Review: A Few Right Thinking Men by Sulari Gentill

An ultra-rich painter becomes embroiled in the polarised politics of 1930s Sydney in this spry murder mystery. The novel opens with news of the murder of one Rowland Sinclair in December 1931, of the Sinclair family, a well-respected member of Sydney’s social elite. We then skip backwards five days to meet Rowland Sinclair, the youngest of his pastoralist family. Having avoided the Great War due to his youth, he is now shirking respectability by being a painter and hosting at his family’s mansion in Woollahra his three friends: the poet Milton, painter Clyde, and sculptress Edna. We soon find out that these Rowland Sinclairs are different people, and that it is the elder, our protoganist’s uncle, who has come to the untimely end. It is a fitting opening for a novel that is full of doubling, mirrors, disguise and mistaken identity.

The police drag their feet on the murder. They’re rather occupied keeping a lid on tensions between fascists and the communists who Rowland and his friends are aligned with much to the concern of Rowland’s older brother Wilfred. Rowland soon discovers rumours that his uncle was attacked by shadowy, cloaked figures. With the police unwilling to intervene, the artist and his friends take up the investigation themselves. The plot is driven less by the mystery of who killed the senior Sinclair than the tension of whether the younger will be caught out, with some amusing plots and hijinks.

A Few Right Thinking Men introduces one of Australia’s flirtations with Fascism. It takes its title from the “right thinking men” who were members of the Old and New Guard, anti-communist paramilitary groups that operated in New South Wales during the decade, or as Rowland describes them, a “secret, Fascist army”. These were a reaction against the government of Labor Premier Jack Lang, who was ultimately dismissed by the Governor after a dispute over the state’s finances. These real events frame Gentill’s novel through the real newspaper clippings, the dates slightly adjusted to fit the narrative, that begin many of the chapters.

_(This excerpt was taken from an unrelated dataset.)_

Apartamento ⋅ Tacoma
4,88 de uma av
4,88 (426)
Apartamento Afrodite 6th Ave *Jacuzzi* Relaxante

The novel delights in the madness of the times. In an author’s Q&A at the end Gentill describes her bemusement that “this might be the only country in the world where thousands of armed men can gather for revolution and in the end just decide to go home”. Gentill sees madness on both ends of the political spectrum, denouncing the extremes over what might now be called the “sensible centre”, a kind of pragmatic maturity that is part of what makes good statespeople. This feels a little like an inversion of the both-sides-ism that saw Trump note that there are “fine people” on both sides of clashes between far right and anti-fascist protestors. Of course, it’s also correct, people across political spectrums are capable of violence. But squishing of politics to individuals is exactly the problem here.

There’s no way around it, Australia’s fascists of the 1930s dreamed of a white ethnostate, a nation of a superior Aryan race. Interestingly, this battle of ideas played out in the art of the times, between the eugenicist ideals depicted in Max Dupain’s photography and the new “degenerate” Modern art that was capturing the uncomfortable realities of poverty and modernity, so it feels odd that this novel’s community of artists aren’t engaged in it. Jane Rawson’s more recent A History Of Dreams also subjects fascists to ridicule but exposes the ideas that make fascism so abhorrent and dangerous.

Because of course none of this can be safely packaged away in historical crime fiction, when Nazis gather in national parks and show up to support anti-trans speakers. In the US, whose politics certain people in Australia seem determined to import, far right speakers have called for the eradication of “transgenderism” (Maddison Stoff has brilliantly articulated why trans people upset Nazis so much). The ideas are alive and sick. Gentill couldn’t have foreseen the latest resurgence of the far right, and later would make the link between her novels’ themes and treatment of asylum seekers, but it’s also true that many of those ideas were circulating in the years before this novel was published in 2010, such as the NT Intervention, the Pacific Solution, or the rise of Pauline Hansen’s One Nation (whose re-elected NSW upper house member Mark Latham recently issued a spray of seriously vintage homophobia). To not take the battle to the beliefs and ideas that these people held and still hold feels like a sanitised version of history.

Gay rating: 1/5 for brief mention of a man who might be more into the protagonist than women.